## [Aim of the exercise]
Below is a listing; transcribe it exactly but without any images.

------ Supplied entries ------

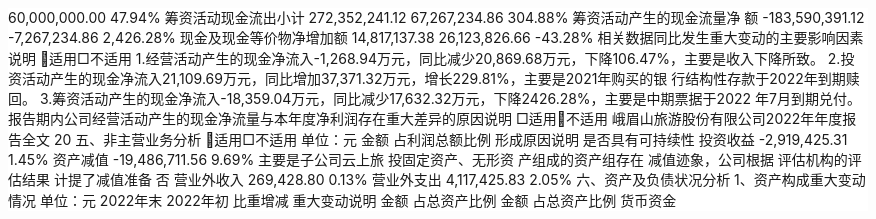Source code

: 60,000,000.00
47.94%
筹资活动现金流出小计
272,352,241.12
67,267,234.86
304.88%
筹资活动产生的现金流量净
额
-183,590,391.12
-7,267,234.86
2,426.28%
现金及现金等价物净增加额
14,817,137.38
26,123,826.66
-43.28%
相关数据同比发生重大变动的主要影响因素说明
适用□不适用
1.经营活动产生的现金净流入-1,268.94万元，同比减少20,869.68万元，下降106.47%，主要是收入下降所致。
2.投资活动产生的现金净流入21,109.69万元，同比增加37,371.32万元，增长229.81%，主要是2021年购买的银
行结构性存款于2022年到期赎回。
3.筹资活动产生的现金净流入-18,359.04万元，同比减少17,632.32万元，下降2426.28%，主要是中期票据于2022
年7月到期兑付。
报告期内公司经营活动产生的现金净流量与本年度净利润存在重大差异的原因说明
□适用不适用
峨眉山旅游股份有限公司2022年年度报告全文
20
五、非主营业务分析
适用□不适用
单位：元
金额
占利润总额比例
形成原因说明
是否具有可持续性
投资收益
-2,919,425.31
1.45%
资产减值
-19,486,711.56
9.69%
主要是子公司云上旅
投固定资产、无形资
产组成的资产组存在
减值迹象，公司根据
评估机构的评估结果
计提了减值准备
否
营业外收入
269,428.80
0.13%
营业外支出
4,117,425.83
2.05%
六、资产及负债状况分析
1、资产构成重大变动情况
单位：元
2022年末
2022年初
比重增减
重大变动说明
金额
占总资产比例
金额
占总资产比例
货币资金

------

## [Answer to this problem]
Source code

: 60,000,000.00
47.94%
筹资活动现金流出小计
272,352,241.12
67,267,234.86
304.88%
筹资活动产生的现金流量净
额
-183,590,391.12
-7,267,234.86
2,426.28%
现金及现金等价物净增加额
14,817,137.38
26,123,826.66
-43.28%
相关数据同比发生重大变动的主要影响因素说明
适用□不适用
1.经营活动产生的现金净流入-1,268.94万元，同比减少20,869.68万元，下降106.47%，主要是收入下降所致。
2.投资活动产生的现金净流入21,109.69万元，同比增加37,371.32万元，增长229.81%，主要是2021年购买的银
行结构性存款于2022年到期赎回。
3.筹资活动产生的现金净流入-18,359.04万元，同比减少17,632.32万元，下降2426.28%，主要是中期票据于2022
年7月到期兑付。
报告期内公司经营活动产生的现金净流量与本年度净利润存在重大差异的原因说明
□适用不适用
峨眉山旅游股份有限公司2022年年度报告全文
20
五、非主营业务分析
适用□不适用
单位：元
金额
占利润总额比例
形成原因说明
是否具有可持续性
投资收益
-2,919,425.31
1.45%
资产减值
-19,486,711.56
9.69%
主要是子公司云上旅
投固定资产、无形资
产组成的资产组存在
减值迹象，公司根据
评估机构的评估结果
计提了减值准备
否
营业外收入
269,428.80
0.13%
营业外支出
4,117,425.83
2.05%
六、资产及负债状况分析
1、资产构成重大变动情况
单位：元
2022年末
2022年初
比重增减
重大变动说明
金额
占总资产比例
金额
占总资产比例
货币资金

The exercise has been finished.